If you want the most recent version of my long running guidebook to packrafting in Glacier and Bob Marshall you can have it now, here in fact, for five dollars.
This is a beta release, and a rather primitive one. You pay and register your email, and I will email you a 32 page PDF containing what I think is an elegant summary of my knowledge. The document is stacked with beta, but thin on photos, maps, and polish. Based on feedback, a fancier version will come into existence, some time.
Andrew and I had a long conversation last summer about guidebooks generally and this project in particular. His conclusions were (I paraphrase) that I should give up my idea of presenting a skeleton that provides a leg up for people totally new to the area while at the same time preserving the unknown, and instead produce a complete product. A packrafting guidebook to, at minimum, the South Fork of the Flathead is an inevitability, and for a variety of reasons I wanted to control how that conversation played out. The problem of crafting a guide that contains useful information without dictating, and in so doing creating, the terms by which a whole body of people see and explore a place has been an interesting one to wrestle with. As the extract above shows, to a certain extent I’ve split the difference. The guide covers some rivers and creeks, including almost all of what I’d put as the A and B list waterways, but certainly not all. A bunch have been intentionally left off, including a few gems I’ve made a point to never say anything about publicly.
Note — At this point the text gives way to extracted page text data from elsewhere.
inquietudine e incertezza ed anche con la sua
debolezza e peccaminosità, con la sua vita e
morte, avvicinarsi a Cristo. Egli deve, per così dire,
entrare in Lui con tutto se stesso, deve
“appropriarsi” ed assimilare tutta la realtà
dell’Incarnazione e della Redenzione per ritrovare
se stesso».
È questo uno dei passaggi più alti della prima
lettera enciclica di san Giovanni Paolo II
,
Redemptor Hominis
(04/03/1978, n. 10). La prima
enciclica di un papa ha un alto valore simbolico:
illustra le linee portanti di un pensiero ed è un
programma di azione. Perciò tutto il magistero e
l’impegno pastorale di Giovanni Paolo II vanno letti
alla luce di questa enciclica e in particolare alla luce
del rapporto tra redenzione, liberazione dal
What I’m hoping to achieve, besides providing the many new Crown packrafters with some decent advice, is to get a sense of just how much information people want, to what extent my balancing act has worked, and indeed whether the idea of a deliberately vague guidebook is widely appreciated. My presumption, based on the feedback I’ve gotten concerning the old, free version is that it is appreciated, but that might be a self-selecting audience which I’ve already mostly exhausted. I’m not sure I’ll ever be ready to write a traditionally modern, mile by mile book, but will keep my ears and mind open over the next few months.
We’ll shortly be able to put all that knowledge to good use, as with in a few weeks we’ll be taking up residence in Helena, Montana. The long and the short resolution to this post is that of the numerous offers I had, the ones in Helena and Flagstaff were by far the most attractive, both professionally and due to location. Conveniently, the tiebreaker was the job itself, as the intangibles and the companies level of interest made Helena all but impossible to refuse. Flagstaff is an utterly enchanting location, and the prospect of being closer to so many old friends was hard to walk away from, but for us Montana was the right place at the right time, and due to all that happened for and to us between 2008 and 2016 we might never be able to leave. I’ve long advocated for Helena, with its central location, lack of a tourist base to the economy, and considerably sunnier winters. Now we will shortly know if my assumptions bear out.
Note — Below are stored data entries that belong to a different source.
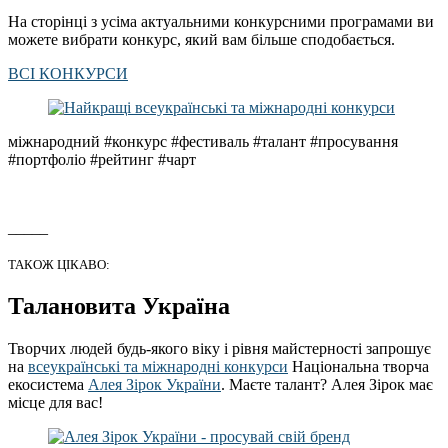
На сторінці з усіма актуальними конкурсними програмами ви
можете вибрати конкурс, який вам більше сподобається.
ВСІ КОНКУРСИ
міжнародний #конкурс #фестиваль #талант #просування
#портфоліо #рейтинг #чарт
_____
ТАКОЖ ЦІКАВО:
Талановита Україна
Творчих людей будь-якого віку і рівня майстерності запрошує
на
всеукраїнські та міжнародні конкурси
Національна творча
екосистема
Алея Зірок України
. Маєте талант? Алея Зірок має
місце для вас!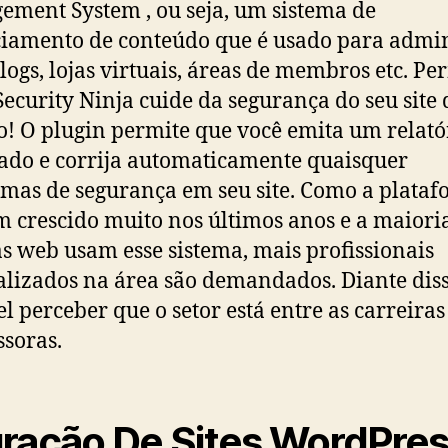
ment System , ou seja, um sistema de
iamento de conteúdo que é usado para admin
 blogs, lojas virtuais, áreas de membros etc. Pe
Security Ninja cuide da segurança do seu site
io! O plugin permite que você emita um relató
ado e corrija automaticamente quaisquer
mas de segurança em seu site. Como a plata
 crescido muito nos últimos anos e a maiori
s web usam esse sistema, mais profissionais
alizados na área são demandados. Diante diss
el perceber que o setor está entre as carreira
soras.
ração De Sites WordPre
In a final note, the sticker experiment continues to be a success. We’re very far indeed from being able to fund LB’s voracious demand for pizza with stickers alone, but we soared into the black within 48 hours, and have been steadily cruising along towards the first financial goal. My attempts to hype the rivalry notwithstanding, the Go North sticker has kept the Car Camping sticker firmly in third place, though it will be interesting to see if volume wains now that our family’s destination is set. Every time I’ve posted about them sales have spiked dramatically, so today and tomorrow we’ll see what influence bottom posting has.
Financial success aside, the stickers have been a rewarding and delightful project that has left us with no reason to not continue into the indefinite future. The flagship B&P sticker will hang around more or less indefinitely, but the other two will likely be limited editions, replaced when they sell out with the new designs M has been working on.